[Data items]
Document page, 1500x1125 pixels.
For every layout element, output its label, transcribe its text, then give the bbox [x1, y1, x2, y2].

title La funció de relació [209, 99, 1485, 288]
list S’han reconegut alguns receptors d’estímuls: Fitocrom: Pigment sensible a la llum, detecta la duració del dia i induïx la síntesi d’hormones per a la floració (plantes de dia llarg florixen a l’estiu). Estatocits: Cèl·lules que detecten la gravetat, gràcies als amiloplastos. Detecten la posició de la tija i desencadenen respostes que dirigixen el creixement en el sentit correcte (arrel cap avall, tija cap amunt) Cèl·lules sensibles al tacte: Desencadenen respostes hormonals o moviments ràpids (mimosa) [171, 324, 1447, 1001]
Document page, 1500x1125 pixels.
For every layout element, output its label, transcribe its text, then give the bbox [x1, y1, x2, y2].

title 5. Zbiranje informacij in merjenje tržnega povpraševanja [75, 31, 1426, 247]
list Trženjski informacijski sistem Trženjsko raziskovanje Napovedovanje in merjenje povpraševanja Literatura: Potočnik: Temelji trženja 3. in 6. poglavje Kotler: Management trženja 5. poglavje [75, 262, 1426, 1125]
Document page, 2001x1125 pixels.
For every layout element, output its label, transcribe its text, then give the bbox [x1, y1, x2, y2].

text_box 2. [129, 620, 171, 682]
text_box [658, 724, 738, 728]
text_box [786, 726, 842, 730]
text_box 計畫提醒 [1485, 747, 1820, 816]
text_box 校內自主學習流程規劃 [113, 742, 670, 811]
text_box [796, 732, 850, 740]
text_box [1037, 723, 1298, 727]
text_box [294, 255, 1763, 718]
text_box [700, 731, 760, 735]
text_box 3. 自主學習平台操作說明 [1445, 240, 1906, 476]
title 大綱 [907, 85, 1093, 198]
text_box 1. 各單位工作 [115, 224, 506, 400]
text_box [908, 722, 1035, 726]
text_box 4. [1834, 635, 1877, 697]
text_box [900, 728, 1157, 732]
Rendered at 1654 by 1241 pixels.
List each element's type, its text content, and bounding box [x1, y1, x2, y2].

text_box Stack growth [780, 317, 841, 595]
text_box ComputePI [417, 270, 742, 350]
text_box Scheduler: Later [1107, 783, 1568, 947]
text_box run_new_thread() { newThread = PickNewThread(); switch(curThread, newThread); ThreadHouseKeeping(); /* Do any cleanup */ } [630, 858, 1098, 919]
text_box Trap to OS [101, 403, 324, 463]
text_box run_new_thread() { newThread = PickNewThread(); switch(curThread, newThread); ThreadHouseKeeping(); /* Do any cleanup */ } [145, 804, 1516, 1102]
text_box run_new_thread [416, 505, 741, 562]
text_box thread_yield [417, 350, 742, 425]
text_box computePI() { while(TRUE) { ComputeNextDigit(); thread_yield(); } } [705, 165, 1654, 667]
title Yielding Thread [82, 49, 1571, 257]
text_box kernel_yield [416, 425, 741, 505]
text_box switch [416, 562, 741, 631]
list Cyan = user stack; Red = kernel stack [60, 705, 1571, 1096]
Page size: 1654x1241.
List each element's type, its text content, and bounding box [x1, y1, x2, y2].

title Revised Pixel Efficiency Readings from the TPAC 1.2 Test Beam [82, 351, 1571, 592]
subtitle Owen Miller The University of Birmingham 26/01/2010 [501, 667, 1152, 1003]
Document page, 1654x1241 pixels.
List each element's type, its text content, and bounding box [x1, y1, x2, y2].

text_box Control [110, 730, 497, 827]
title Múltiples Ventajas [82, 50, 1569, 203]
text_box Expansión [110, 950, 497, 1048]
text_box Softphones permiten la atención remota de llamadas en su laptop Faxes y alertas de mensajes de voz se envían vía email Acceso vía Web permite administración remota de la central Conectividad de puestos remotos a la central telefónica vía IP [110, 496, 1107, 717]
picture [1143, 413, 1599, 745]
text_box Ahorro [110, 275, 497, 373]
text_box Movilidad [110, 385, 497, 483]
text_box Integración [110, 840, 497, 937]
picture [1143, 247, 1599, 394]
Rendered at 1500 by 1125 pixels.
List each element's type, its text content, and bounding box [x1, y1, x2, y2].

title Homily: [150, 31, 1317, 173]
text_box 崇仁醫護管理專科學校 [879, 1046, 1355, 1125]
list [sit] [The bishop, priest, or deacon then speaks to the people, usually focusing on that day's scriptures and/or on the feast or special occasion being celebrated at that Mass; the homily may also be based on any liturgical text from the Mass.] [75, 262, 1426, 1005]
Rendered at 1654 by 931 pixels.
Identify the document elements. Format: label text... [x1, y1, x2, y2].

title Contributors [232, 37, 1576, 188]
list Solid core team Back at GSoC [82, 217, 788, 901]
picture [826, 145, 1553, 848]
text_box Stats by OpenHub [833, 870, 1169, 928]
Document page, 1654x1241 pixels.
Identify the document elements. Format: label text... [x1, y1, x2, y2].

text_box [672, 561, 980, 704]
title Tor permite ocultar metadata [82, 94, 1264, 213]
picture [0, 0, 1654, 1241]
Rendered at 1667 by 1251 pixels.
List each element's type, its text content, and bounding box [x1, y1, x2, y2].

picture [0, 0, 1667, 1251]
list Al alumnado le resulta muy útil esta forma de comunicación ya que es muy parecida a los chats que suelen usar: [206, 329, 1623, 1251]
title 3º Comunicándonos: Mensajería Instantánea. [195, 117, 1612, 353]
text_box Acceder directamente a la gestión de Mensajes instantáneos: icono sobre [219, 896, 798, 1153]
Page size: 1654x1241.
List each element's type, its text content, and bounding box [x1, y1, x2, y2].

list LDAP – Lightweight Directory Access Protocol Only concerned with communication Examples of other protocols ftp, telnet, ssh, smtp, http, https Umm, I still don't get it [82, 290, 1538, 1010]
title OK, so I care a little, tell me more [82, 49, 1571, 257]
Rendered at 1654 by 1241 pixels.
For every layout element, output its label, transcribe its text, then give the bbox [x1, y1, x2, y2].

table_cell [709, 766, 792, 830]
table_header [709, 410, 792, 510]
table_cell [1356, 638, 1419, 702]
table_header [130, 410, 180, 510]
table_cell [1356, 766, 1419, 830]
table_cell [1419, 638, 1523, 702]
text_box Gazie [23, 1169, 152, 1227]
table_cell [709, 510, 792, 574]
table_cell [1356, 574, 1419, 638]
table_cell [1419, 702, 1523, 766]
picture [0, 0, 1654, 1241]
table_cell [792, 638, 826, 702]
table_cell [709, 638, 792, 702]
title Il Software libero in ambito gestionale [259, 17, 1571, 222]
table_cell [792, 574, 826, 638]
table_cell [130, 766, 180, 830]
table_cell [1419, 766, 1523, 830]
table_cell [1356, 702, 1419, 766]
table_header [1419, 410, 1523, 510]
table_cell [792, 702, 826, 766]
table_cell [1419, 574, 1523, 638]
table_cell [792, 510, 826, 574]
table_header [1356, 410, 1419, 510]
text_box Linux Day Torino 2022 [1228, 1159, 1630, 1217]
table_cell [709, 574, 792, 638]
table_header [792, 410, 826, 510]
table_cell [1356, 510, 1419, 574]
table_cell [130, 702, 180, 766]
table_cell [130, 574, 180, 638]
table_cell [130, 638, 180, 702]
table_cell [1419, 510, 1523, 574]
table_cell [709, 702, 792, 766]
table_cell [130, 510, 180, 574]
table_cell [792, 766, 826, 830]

[Problem requirements] Convert every line of the data items above into a JSON list of strings, with one string per line and no entries for blank lines.

[Answer to this problem]
[
  "Document page, 1500x1125 pixels.",
  "For every layout element, output its label, transcribe its text, then give the bbox [x1, y1, x2, y2].",
  "title La funció de relació [209, 99, 1485, 288]",
  "list S’han reconegut alguns receptors d’estímuls: Fitocrom: Pigment sensible a la llum, detecta la duració del dia i induïx la síntesi d’hormones per a la floració (plantes de dia llarg florixen a l’estiu). Estatocits: Cèl·lules que detecten la gravetat, gràcies als amiloplastos. Detecten la posició de la tija i desencadenen respostes que dirigixen el creixement en el sentit correcte (arrel cap avall, tija cap amunt) Cèl·lules sensibles al tacte: Desencadenen respostes hormonals o moviments ràpids (mimosa) [171, 324, 1447, 1001]",
  "Document page, 1500x1125 pixels.",
  "For every layout element, output its label, transcribe its text, then give the bbox [x1, y1, x2, y2].",
  "title 5. Zbiranje informacij in merjenje tržnega povpraševanja [75, 31, 1426, 247]",
  "list Trženjski informacijski sistem Trženjsko raziskovanje Napovedovanje in merjenje povpraševanja Literatura: Potočnik: Temelji trženja 3. in 6. poglavje Kotler: Management trženja 5. poglavje [75, 262, 1426, 1125]",
  "Document page, 2001x1125 pixels.",
  "For every layout element, output its label, transcribe its text, then give the bbox [x1, y1, x2, y2].",
  "text_box 2. [129, 620, 171, 682]",
  "text_box [658, 724, 738, 728]",
  "text_box [786, 726, 842, 730]",
  "text_box 計畫提醒 [1485, 747, 1820, 816]",
  "text_box 校內自主學習流程規劃 [113, 742, 670, 811]",
  "text_box [796, 732, 850, 740]",
  "text_box [1037, 723, 1298, 727]",
  "text_box [294, 255, 1763, 718]",
  "text_box [700, 731, 760, 735]",
  "text_box 3. 自主學習平台操作說明 [1445, 240, 1906, 476]",
  "title 大綱 [907, 85, 1093, 198]",
  "text_box 1. 各單位工作 [115, 224, 506, 400]",
  "text_box [908, 722, 1035, 726]",
  "text_box 4. [1834, 635, 1877, 697]",
  "text_box [900, 728, 1157, 732]",
  "Rendered at 1654 by 1241 pixels.",
  "List each element's type, its text content, and bounding box [x1, y1, x2, y2].",
  "text_box Stack growth [780, 317, 841, 595]",
  "text_box ComputePI [417, 270, 742, 350]",
  "text_box Scheduler: Later [1107, 783, 1568, 947]",
  "text_box run_new_thread() { newThread = PickNewThread(); switch(curThread, newThread); ThreadHouseKeeping(); /* Do any cleanup */ } [630, 858, 1098, 919]",
  "text_box Trap to OS [101, 403, 324, 463]",
  "text_box run_new_thread() { newThread = PickNewThread(); switch(curThread, newThread); ThreadHouseKeeping(); /* Do any cleanup */ } [145, 804, 1516, 1102]",
  "text_box run_new_thread [416, 505, 741, 562]",
  "text_box thread_yield [417, 350, 742, 425]",
  "text_box computePI() { while(TRUE) { ComputeNextDigit(); thread_yield(); } } [705, 165, 1654, 667]",
  "title Yielding Thread [82, 49, 1571, 257]",
  "text_box kernel_yield [416, 425, 741, 505]",
  "text_box switch [416, 562, 741, 631]",
  "list Cyan = user stack; Red = kernel stack [60, 705, 1571, 1096]",
  "Page size: 1654x1241.",
  "List each element's type, its text content, and bounding box [x1, y1, x2, y2].",
  "title Revised Pixel Efficiency Readings from the TPAC 1.2 Test Beam [82, 351, 1571, 592]",
  "subtitle Owen Miller The University of Birmingham 26/01/2010 [501, 667, 1152, 1003]",
  "Document page, 1654x1241 pixels.",
  "List each element's type, its text content, and bounding box [x1, y1, x2, y2].",
  "text_box Control [110, 730, 497, 827]",
  "title Múltiples Ventajas [82, 50, 1569, 203]",
  "text_box Expansión [110, 950, 497, 1048]",
  "text_box Softphones permiten la atención remota de llamadas en su laptop Faxes y alertas de mensajes de voz se envían vía email Acceso vía Web permite administración remota de la central Conectividad de puestos remotos a la central telefónica vía IP [110, 496, 1107, 717]",
  "picture [1143, 413, 1599, 745]",
  "text_box Ahorro [110, 275, 497, 373]",
  "text_box Movilidad [110, 385, 497, 483]",
  "text_box Integración [110, 840, 497, 937]",
  "picture [1143, 247, 1599, 394]",
  "Rendered at 1500 by 1125 pixels.",
  "List each element's type, its text content, and bounding box [x1, y1, x2, y2].",
  "title Homily: [150, 31, 1317, 173]",
  "text_box 崇仁醫護管理專科學校 [879, 1046, 1355, 1125]",
  "list [sit] [The bishop, priest, or deacon then speaks to the people, usually focusing on that day's scriptures and/or on the feast or special occasion being celebrated at that Mass; the homily may also be based on any liturgical text from the Mass.] [75, 262, 1426, 1005]",
  "Rendered at 1654 by 931 pixels.",
  "Identify the document elements. Format: label text... [x1, y1, x2, y2].",
  "title Contributors [232, 37, 1576, 188]",
  "list Solid core team Back at GSoC [82, 217, 788, 901]",
  "picture [826, 145, 1553, 848]",
  "text_box Stats by OpenHub [833, 870, 1169, 928]",
  "Document page, 1654x1241 pixels.",
  "Identify the document elements. Format: label text... [x1, y1, x2, y2].",
  "text_box [672, 561, 980, 704]",
  "title Tor permite ocultar metadata [82, 94, 1264, 213]",
  "picture [0, 0, 1654, 1241]",
  "Rendered at 1667 by 1251 pixels.",
  "List each element's type, its text content, and bounding box [x1, y1, x2, y2].",
  "picture [0, 0, 1667, 1251]",
  "list Al alumnado le resulta muy útil esta forma de comunicación ya que es muy parecida a los chats que suelen usar: [206, 329, 1623, 1251]",
  "title 3º Comunicándonos: Mensajería Instantánea. [195, 117, 1612, 353]",
  "text_box Acceder directamente a la gestión de Mensajes instantáneos: icono sobre [219, 896, 798, 1153]",
  "Page size: 1654x1241.",
  "List each element's type, its text content, and bounding box [x1, y1, x2, y2].",
  "list LDAP – Lightweight Directory Access Protocol Only concerned with communication Examples of other protocols ftp, telnet, ssh, smtp, http, https Umm, I still don't get it [82, 290, 1538, 1010]",
  "title OK, so I care a little, tell me more [82, 49, 1571, 257]",
  "Rendered at 1654 by 1241 pixels.",
  "For every layout element, output its label, transcribe its text, then give the bbox [x1, y1, x2, y2].",
  "table_cell [709, 766, 792, 830]",
  "table_header [709, 410, 792, 510]",
  "table_cell [1356, 638, 1419, 702]",
  "table_header [130, 410, 180, 510]",
  "table_cell [1356, 766, 1419, 830]",
  "table_cell [1419, 638, 1523, 702]",
  "text_box Gazie [23, 1169, 152, 1227]",
  "table_cell [709, 510, 792, 574]",
  "table_cell [1356, 574, 1419, 638]",
  "table_cell [1419, 702, 1523, 766]",
  "picture [0, 0, 1654, 1241]",
  "table_cell [792, 638, 826, 702]",
  "table_cell [709, 638, 792, 702]",
  "title Il Software libero in ambito gestionale [259, 17, 1571, 222]",
  "table_cell [792, 574, 826, 638]",
  "table_cell [130, 766, 180, 830]",
  "table_cell [1419, 766, 1523, 830]",
  "table_cell [1356, 702, 1419, 766]",
  "table_header [1419, 410, 1523, 510]",
  "table_cell [792, 702, 826, 766]",
  "table_cell [1419, 574, 1523, 638]",
  "table_cell [792, 510, 826, 574]",
  "table_header [1356, 410, 1419, 510]",
  "text_box Linux Day Torino 2022 [1228, 1159, 1630, 1217]",
  "table_cell [709, 574, 792, 638]",
  "table_header [792, 410, 826, 510]",
  "table_cell [1356, 510, 1419, 574]",
  "table_cell [130, 702, 180, 766]",
  "table_cell [130, 574, 180, 638]",
  "table_cell [130, 638, 180, 702]",
  "table_cell [1419, 510, 1523, 574]",
  "table_cell [709, 702, 792, 766]",
  "table_cell [130, 510, 180, 574]",
  "table_cell [792, 766, 826, 830]"
]